On Sunday night, I sat alone on a bench in South Station holding what was literally and – perhaps more importantly – figuratively a one-way ticket home. There was a semblance of relief, knowing that years of toiling away at problem sets, preparing for exams, and pulling all-nighters had finally moved from the present to the past. But, for some reason, this wasn’t what I imagined my final moments in Boston feeling like. I expected there to be more elation, more joy, and more optimism as I looked toward the beginning of the rest of my life. But, in reality, there was none of that, as instead I felt sorrow that the good times and the friends I left behind won’t be returning in September.
At the start of May, the end of my undergraduate career couldn’t have come fast enough. The last two weeks of term were spent in a pressure cooker, as presentation followed project, and project followed paper. But the moment did eventually come; at precisely 3:23pm on Thursday, May 12, my work at MIT was done. Like many other seniors, I had no final exams – or any obligations – in the three weeks until commencement.
Unfortunately, those were three weeks for my jubilation to dissipate. The weather was markedly poor during the third week in May as the temperature struggled to surpass 60F and the sky remained dark and sunless. But, I still managed to find time to relax in the vacuum, as I caught up on sleep, enjoyed an end-of-semester dinner with The Tech, and celebrated a friend’s birthday. Every once in awhile, I’d step off campus, but I ultimately ended up returning as I hung out with people who I distracted from their exam preparations.
Toward the end of that week, I returned home to Maryland with two friends, for whom I played tour guide of the nation’s capital. I had known each of them for a year, but I had gotten to know them better during that one week at home than during the previous thirty at school. It was truly amazing the friendships that could be fostered when aimless discussions aren’t interrupted by guilt and exhaustion brought upon by work. Neither of my two friends was graduating with me, so I quickly foresaw how this strengthening bond would result in misery.
Nevertheless, with one week remaining before commencement, I spent almost my entire time back at MIT hanging out with friends, including the aforementioned two, in MacGregor, which is where a large portion of students staying over the summer are housed. I put off clearing up my room and selling off my unwanted textbooks until the last minute, as I continued to wallow in what seemed to be my final moments with my friends. I saw how peaceful and beautiful the campus could be during the long, warm summer days. I realized just how impressive the buildings could be when I didn’t have to drag myself out of bed to them to attend lectures.
Indeed, as I saw all the friends and families of graduates lining Massachusetts Avenue and Memorial Drive while the Class of 2011 walked into Killian Court on June 3, I realized – perhaps too late – I was going to miss this place.
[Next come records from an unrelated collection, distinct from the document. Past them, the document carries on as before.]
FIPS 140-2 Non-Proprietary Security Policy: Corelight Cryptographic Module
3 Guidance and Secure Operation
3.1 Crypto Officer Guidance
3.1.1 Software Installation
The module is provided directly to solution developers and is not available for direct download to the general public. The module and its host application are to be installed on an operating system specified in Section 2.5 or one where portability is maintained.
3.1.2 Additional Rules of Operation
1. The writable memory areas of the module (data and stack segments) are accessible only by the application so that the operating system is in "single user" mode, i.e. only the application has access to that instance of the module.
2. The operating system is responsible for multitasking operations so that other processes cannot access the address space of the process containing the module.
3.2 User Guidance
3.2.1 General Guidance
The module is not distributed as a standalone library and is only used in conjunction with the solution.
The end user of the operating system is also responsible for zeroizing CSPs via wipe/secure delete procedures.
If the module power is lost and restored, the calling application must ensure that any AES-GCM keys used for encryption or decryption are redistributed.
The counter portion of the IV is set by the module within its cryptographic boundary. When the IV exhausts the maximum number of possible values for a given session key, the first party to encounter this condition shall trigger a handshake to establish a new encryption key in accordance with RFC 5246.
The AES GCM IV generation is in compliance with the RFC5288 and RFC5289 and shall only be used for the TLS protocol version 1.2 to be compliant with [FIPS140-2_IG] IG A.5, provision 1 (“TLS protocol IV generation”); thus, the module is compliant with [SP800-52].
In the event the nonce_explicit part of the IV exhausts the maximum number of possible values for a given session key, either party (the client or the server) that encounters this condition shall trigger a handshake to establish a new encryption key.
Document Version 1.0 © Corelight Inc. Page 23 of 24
That isn’t, of course, to say I don’t have great things to look forward to. This September, I’ll be beginning a Masters of Science program in structural engineering at Stanford; I expect to complete the degree program, and head into the “real world”, by March 2013. Prior to that, I’ll be spending my fourth consecutive summer abroad, this time studying Arabic in Amman, Jordan, as part of the Critical Language Scholarship program. And, as if to compliment the beginning of my summer, after the program, I expect to go to Turkey to visit one of the two friends who came to my home last month.
Unfortunately, though, that was the last thing on my mind Sunday night. The previous three weeks had drowned my ambitions with the memories I was leaving behind. I couldn’t help but think I was journeying into the abyss, with cultures, people, and places unfamiliar. This was especially surprising, as I felt my travels had made me immune to this discomfort. But perhaps, as before, I could take solace in the old adage, “Ships are safe in harbor… but that’s not what ships are made for.”
So, as before, I’m on my way. Full steam ahead.